Diacritics in search queries

Conor_Muller · May 4, 2025, 11:07am

This is particularly relevant to languages other than English which make far greater use of diacritics/accents on letters, e.g. é, à, etc. The ‘search within transcriptions’ functions seems to distinguish between, e.g., é and e. This makes searching difficult when the transcription has failed to identify (or incorrectly added) an accent.

For example, the correct spelling is ‘préfet’, not ‘prefet’, but you would need to search for both terms to get an accurate list of results, as seen by the differing number of results for each search query below:

I suppose the trouble is that there would be instances where this distinction would be useful, but you could add an ‘ignore diacritics’ option.

Edit: this would presumably also be true of ambiguous punctuation, e.g. commas and full stops, colons and semicolons, em dashes, en dashes, and hyphens etc

Jon · May 7, 2025, 2:54pm

Thanks for this Conor. I definitely see the issue here. The search function is currently just a simple, case-insensitive string search, like Ctrl+F. We had to make a decision in the winter about whether to begin with this or to develop a slightly more elaborate search function (PostgreSQL’s full-text search), which would handle word variations, partial matches, and would rank results by relevance.

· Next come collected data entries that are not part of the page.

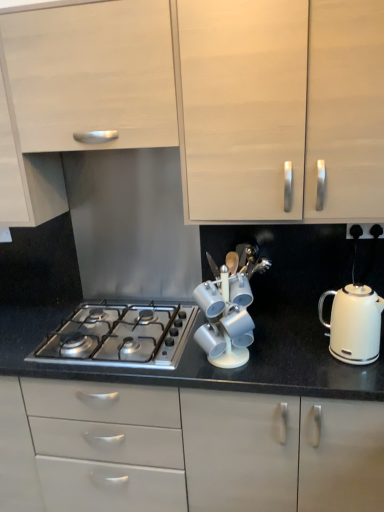
Identify the location of vacant space in white matte cabinet at upper center, which is counted as the third cabinetry, starting from the top (from a real-world perspective). (288, 325).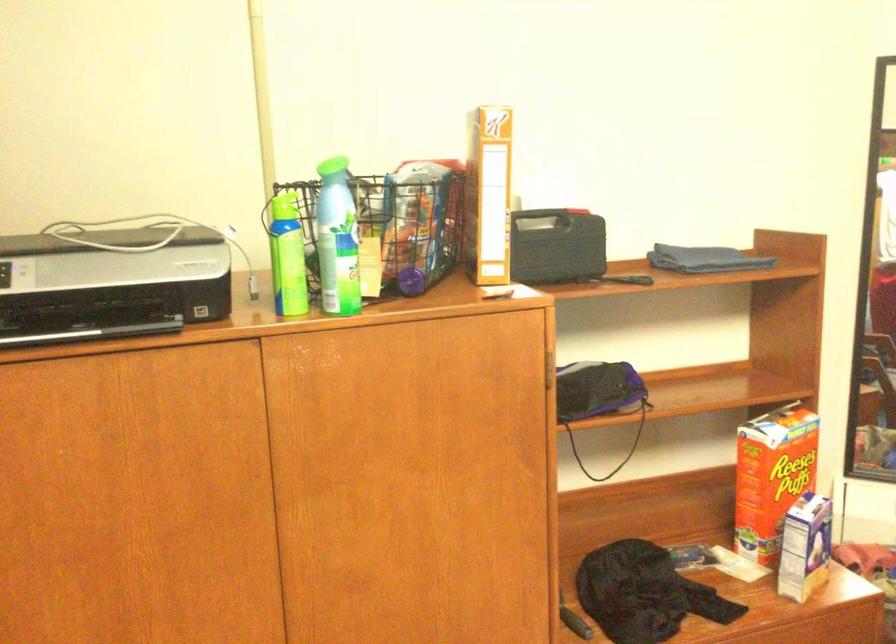
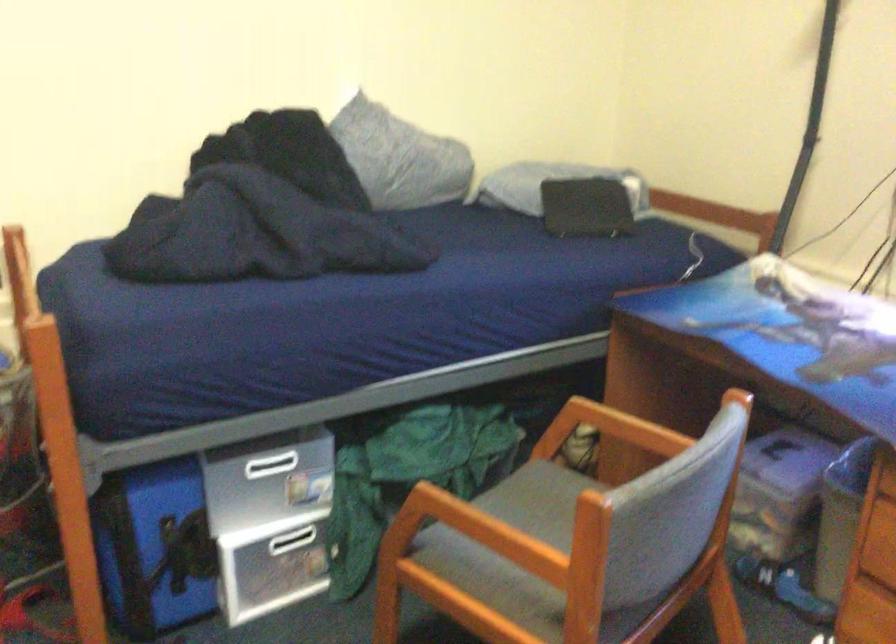
Question: The camera is either moving clockwise (left) or counter-clockwise (right) around the object. The first image is from the beginning of the video and the second image is from the end. Is the camera moving left or right when shooting the video?

Choices:
 (A) Left
 (B) Right

Answer: (A)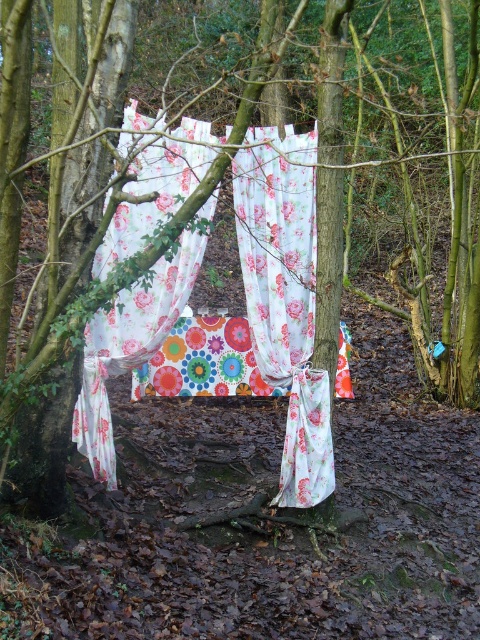
You are setting up a photoshoot in the woods and have both the floral fabric curtain at center and the floral fabric tent at center. Which one would you choose if you want to cover a larger area for the backdrop?

The floral fabric tent at center should be chosen because it occupies more space than the floral fabric curtain at center, making it suitable for covering a larger area as a backdrop.

You are a photographer setting up a photoshoot in this wooded area. You have a camera that requires a minimum of 24 inches between the floral fabric curtain at center and the floral fabric tent at center to capture both in a single shot. Based on the scene description, can you fit both objects within the camera frame?

The distance between the floral fabric curtain at center and the floral fabric tent at center is 20.88 inches, which is less than the required 24 inches. Therefore, you cannot fit both objects within the camera frame.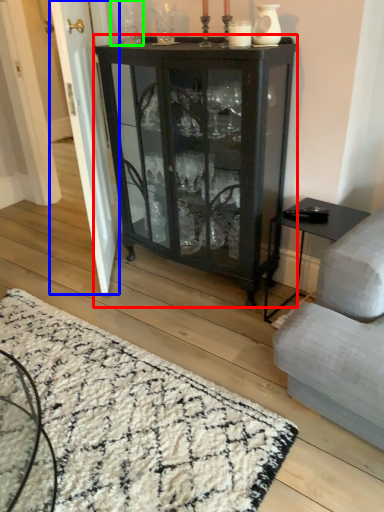
Question: Estimate the real-world distances between objects in this image. Which object is farther from cupboard (highlighted by a red box), screen door (highlighted by a blue box) or glass vase (highlighted by a green box)?

Choices:
 (A) screen door
 (B) glass vase

Answer: (B)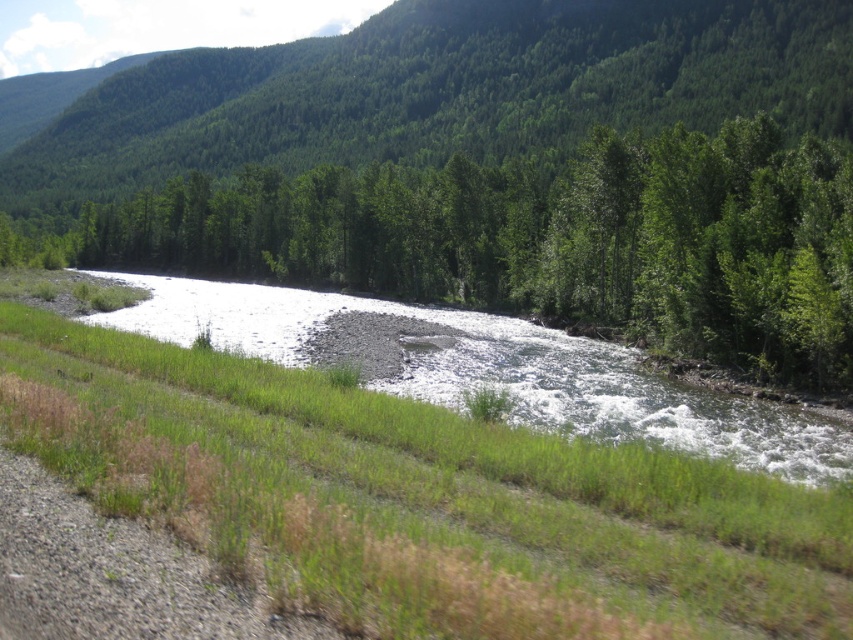
Is point (428, 259) farther from camera compared to point (639, 435)?

Yes, it is behind point (639, 435).

Between green leafy tree at center and white gravel river at center, which one is positioned higher?

Positioned higher is green leafy tree at center.

Where is `green leafy tree at center`? The height and width of the screenshot is (640, 853). green leafy tree at center is located at coordinates (546, 241).

Find the location of a particular element. green leafy tree at center is located at coordinates (546, 241).

Can you confirm if green leafy tree at upper center is positioned to the right of white gravel river at center?

No, green leafy tree at upper center is not to the right of white gravel river at center.

Does green leafy tree at upper center appear over white gravel river at center?

Yes, green leafy tree at upper center is above white gravel river at center.

Is point (117, 76) farther from camera compared to point (490, 330)?

Yes, point (117, 76) is farther from viewer.

You are a GUI agent. You are given a task and a screenshot of the screen. Output one action in this format:
    pyautogui.click(x=<x>, y=<y>)
    Task: Click on the green leafy tree at upper center
    The width and height of the screenshot is (853, 640).
    Given the screenshot: What is the action you would take?
    pyautogui.click(x=444, y=90)

Where is `green leafy tree at center`? The width and height of the screenshot is (853, 640). green leafy tree at center is located at coordinates click(546, 241).

Does point (711, 170) come behind point (428, 17)?

No.

Which is behind, point (194, 257) or point (625, 61)?

Positioned behind is point (625, 61).

Where is `green leafy tree at center`? Image resolution: width=853 pixels, height=640 pixels. green leafy tree at center is located at coordinates 546,241.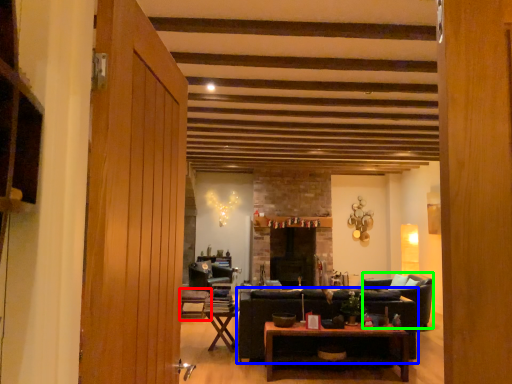
Question: Which object is positioned farthest from chair (highlighted by a red box)? Select from studio couch (highlighted by a blue box) and armchair (highlighted by a green box).

Choices:
 (A) studio couch
 (B) armchair

Answer: (B)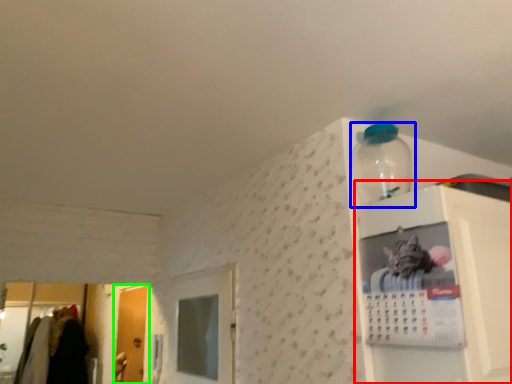
Question: Which object is positioned closest to cabinet (highlighted by a red box)? Select from bottle (highlighted by a blue box) and door (highlighted by a green box).

Choices:
 (A) bottle
 (B) door

Answer: (A)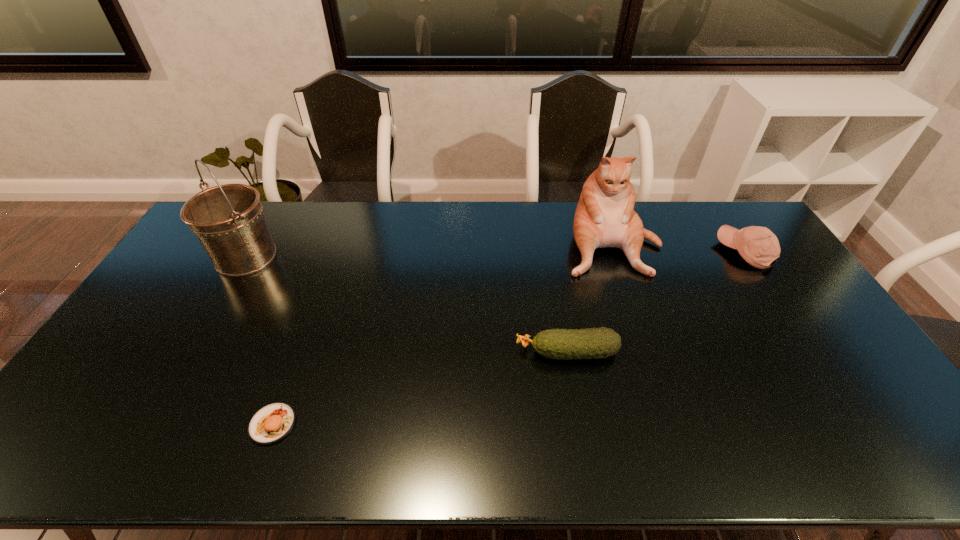
This screenshot has width=960, height=540. I want to click on the leftmost object, so click(228, 220).

Locate an element on the screen. This screenshot has width=960, height=540. cat is located at coordinates (604, 217).

Where is `baseball cap`? Image resolution: width=960 pixels, height=540 pixels. baseball cap is located at coordinates (758, 246).

The width and height of the screenshot is (960, 540). I want to click on the rightmost object, so click(758, 246).

Locate an element on the screen. The image size is (960, 540). the fourth farthest object is located at coordinates (592, 343).

The height and width of the screenshot is (540, 960). I want to click on the second shortest object, so click(592, 343).

Where is `patty`? patty is located at coordinates (271, 423).

You are a GUI agent. You are given a task and a screenshot of the screen. Output one action in this format:
    pyautogui.click(x=<x>, y=<y>)
    Task: Click on the second object from left to right
    The width and height of the screenshot is (960, 540).
    Given the screenshot: What is the action you would take?
    pyautogui.click(x=271, y=423)

At what (x,y) coordinates should I click in order to perform the action: click on vacant space located on the right of the leftmost object. Please return your answer as a coordinate pair (x, y). This screenshot has height=540, width=960. Looking at the image, I should click on (370, 257).

The height and width of the screenshot is (540, 960). Find the location of `vacant space located on the face of the cat`. vacant space located on the face of the cat is located at coordinates (644, 340).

The problem with the latter option was that it would take a while to build yet would quickly become redundant.

Our goal for Leo is to have true semantic searching, which means to search for a meaningful concept rather than exact token overlap, so that any given query would also find results for roughly the same idea expressed in other lexical forms like synonyms or paraphrases. So if you searched for, say, the “glorious revolution” in eighteenth-century British pamphlets, you would also get hits for “the bloodless revolution”, “the happy revolution”, “the restoration of our liberties”, or “the great deliverance” when these referred to the same event. To do this will take time and investment. We’ll need to create quality embeddings and a vector-search layer, make it work with other metadata filters, build evaluation tooling, and integrate this system into Leo’s user interface. Of course, once it’s done, the problem with diacritics would disappear altogether.

It’ll be a little while until this is fully put together but I’ll talk with Jack and see if there are any small things that we can do to improve the search feature to tackle this and similar issues with near results in the meantime.